No dance bars in residential buildings; Maha finalises draft

  • Surendra P Gangan, Hindustan Times, Mumbai
  • Updated: Apr 08, 2016 00:18 IST
The draft of the new bill was finalised on Thursday and will be introduced in the legislative council on Monday. (HT Photo)

The draft bill to regularise dance bars, finalised by the state government on Thursday, has banned bars in residential buildings.

It has also made mandatory to have the consent of three-fourth of the residents in case the bars are in the semi-residential buildings.

The government has also decided to have an independent authority mechanism comprising NGOs and women activists to monitor the implementation of the rules and to keep the powers of the police under check.

The draft of the new bill was finalised on Thursday and will be introduced in the legislative council on Monday.

Based on the suggestions by the 25-member committee of the ministers and legislators, the state government made a few changes in the draft of the bill, first discussed last week.

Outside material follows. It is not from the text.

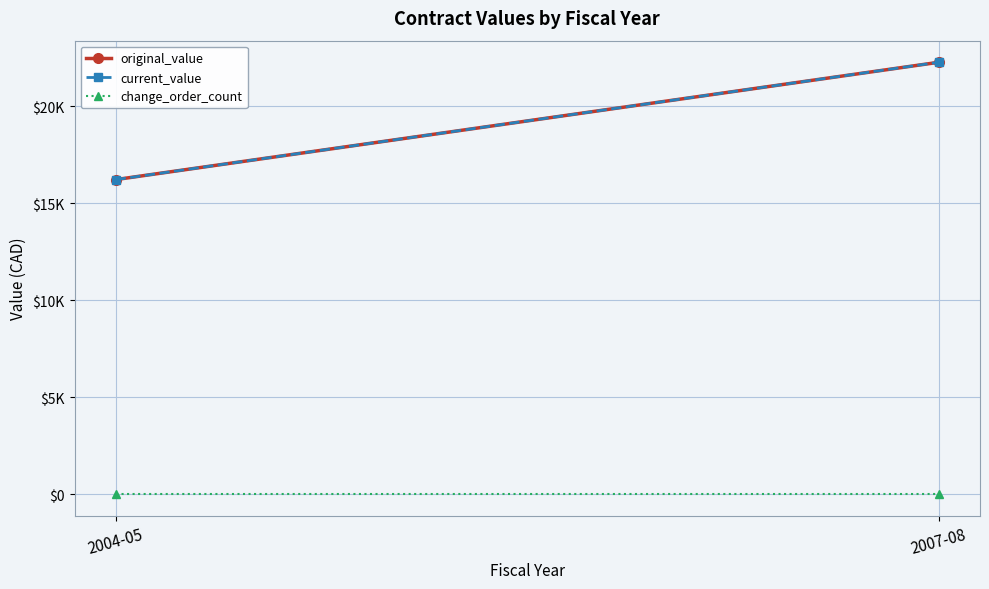

True or false: original_value has a value of 16223 at 2004-05.

True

Read: Cops ask dance bar licence applicants for self-certification

Bringing more clarity on the residential area, mentioned in the original draft, the final draft has banned bars in the residential buildings. Though most of the bars doing business till 2005 were in the residential buildings, the no-objection certificates from the secretary were sufficient to get the permission.

The final draft has also banned the serving of liquor in the performance area. This will, according to the government officials, make it difficult to attract customers as liquor is an important factor for the customers.

“Based on the suggestions by some committee members, we are considering establishing a mechanism for the effective implementation of the provisions in rules. The mechanism, which will comprise the members of the NGOs and women activists, will ensure the safety of the dancers and also keep obscenity at bay,” said Dr Vijay Satbir Singh, principal secretary, home.

Though the home department has consulted acting advocate general and senior counsel representing the state in the apex court, the home department officials are sceptical of two provisions in the draft bill. “They have more or less consented to the draft and advised us that the legal battle could be fought in the apex court. Though the provision of the CCTV cameras inside the bars has been struck down by the apex court, we will try to convince the court that the cameras will be made mandatory in the fashion that the privacy of the customers was not compromised. We are making the CCTV mandatory in the areas in the purview of the public place,” an official from the department said.